Requirement
Can you repeat the material verbatim, from its first line through the line that contains "красные веревочки небольшой", with both ends included?

Extracted material

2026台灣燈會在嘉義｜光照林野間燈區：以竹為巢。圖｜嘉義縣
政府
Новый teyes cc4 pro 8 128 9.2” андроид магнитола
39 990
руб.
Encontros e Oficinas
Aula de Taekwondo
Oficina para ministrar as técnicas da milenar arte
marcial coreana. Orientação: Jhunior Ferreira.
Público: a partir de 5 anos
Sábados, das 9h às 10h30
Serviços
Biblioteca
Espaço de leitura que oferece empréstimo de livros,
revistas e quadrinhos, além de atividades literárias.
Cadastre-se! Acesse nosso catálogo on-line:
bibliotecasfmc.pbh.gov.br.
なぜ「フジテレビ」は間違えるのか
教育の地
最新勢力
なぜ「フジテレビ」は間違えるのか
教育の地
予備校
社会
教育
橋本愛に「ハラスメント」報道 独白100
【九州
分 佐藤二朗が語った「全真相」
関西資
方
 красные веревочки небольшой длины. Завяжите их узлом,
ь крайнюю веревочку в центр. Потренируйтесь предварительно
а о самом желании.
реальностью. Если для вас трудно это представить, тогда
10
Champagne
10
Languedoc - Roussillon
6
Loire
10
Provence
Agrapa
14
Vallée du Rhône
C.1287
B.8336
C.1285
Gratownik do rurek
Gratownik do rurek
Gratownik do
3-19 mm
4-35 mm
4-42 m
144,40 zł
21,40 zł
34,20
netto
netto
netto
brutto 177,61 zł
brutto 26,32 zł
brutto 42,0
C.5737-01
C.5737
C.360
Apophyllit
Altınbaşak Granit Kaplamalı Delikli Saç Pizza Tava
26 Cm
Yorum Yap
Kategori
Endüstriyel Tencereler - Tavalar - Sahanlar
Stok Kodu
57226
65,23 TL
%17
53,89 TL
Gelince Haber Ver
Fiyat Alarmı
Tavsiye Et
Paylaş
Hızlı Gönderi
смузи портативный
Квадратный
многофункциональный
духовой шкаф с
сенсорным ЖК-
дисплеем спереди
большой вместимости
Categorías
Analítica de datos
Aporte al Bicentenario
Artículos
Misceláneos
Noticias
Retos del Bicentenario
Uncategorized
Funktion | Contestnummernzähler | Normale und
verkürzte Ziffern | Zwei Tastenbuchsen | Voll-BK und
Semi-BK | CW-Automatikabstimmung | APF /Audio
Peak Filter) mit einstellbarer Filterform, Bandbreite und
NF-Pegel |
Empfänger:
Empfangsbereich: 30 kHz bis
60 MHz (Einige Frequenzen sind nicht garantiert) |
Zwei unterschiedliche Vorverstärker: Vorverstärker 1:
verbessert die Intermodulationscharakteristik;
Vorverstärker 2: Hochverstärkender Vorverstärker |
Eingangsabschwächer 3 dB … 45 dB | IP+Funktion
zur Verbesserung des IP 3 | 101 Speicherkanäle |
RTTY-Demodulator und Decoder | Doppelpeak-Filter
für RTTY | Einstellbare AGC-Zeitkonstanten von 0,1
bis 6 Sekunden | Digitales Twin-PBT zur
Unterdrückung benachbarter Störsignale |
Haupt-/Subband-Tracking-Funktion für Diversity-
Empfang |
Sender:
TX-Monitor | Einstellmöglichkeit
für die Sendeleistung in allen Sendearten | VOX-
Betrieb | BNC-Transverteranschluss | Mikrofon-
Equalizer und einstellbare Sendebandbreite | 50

Your response
2026台灣燈會在嘉義｜光照林野間燈區：以竹為巢。圖｜嘉義縣
政府
Новый teyes cc4 pro 8 128 9.2” андроид магнитола
39 990
руб.
Encontros e Oficinas
Aula de Taekwondo
Oficina para ministrar as técnicas da milenar arte
marcial coreana. Orientação: Jhunior Ferreira.
Público: a partir de 5 anos
Sábados, das 9h às 10h30
Serviços
Biblioteca
Espaço de leitura que oferece empréstimo de livros,
revistas e quadrinhos, além de atividades literárias.
Cadastre-se! Acesse nosso catálogo on-line:
bibliotecasfmc.pbh.gov.br.
なぜ「フジテレビ」は間違えるのか
教育の地
最新勢力
なぜ「フジテレビ」は間違えるのか
教育の地
予備校
社会
教育
橋本愛に「ハラスメント」報道 独白100
【九州
分 佐藤二朗が語った「全真相」
関西資
方
 красные веревочки небольшой длины. Завяжите их узлом,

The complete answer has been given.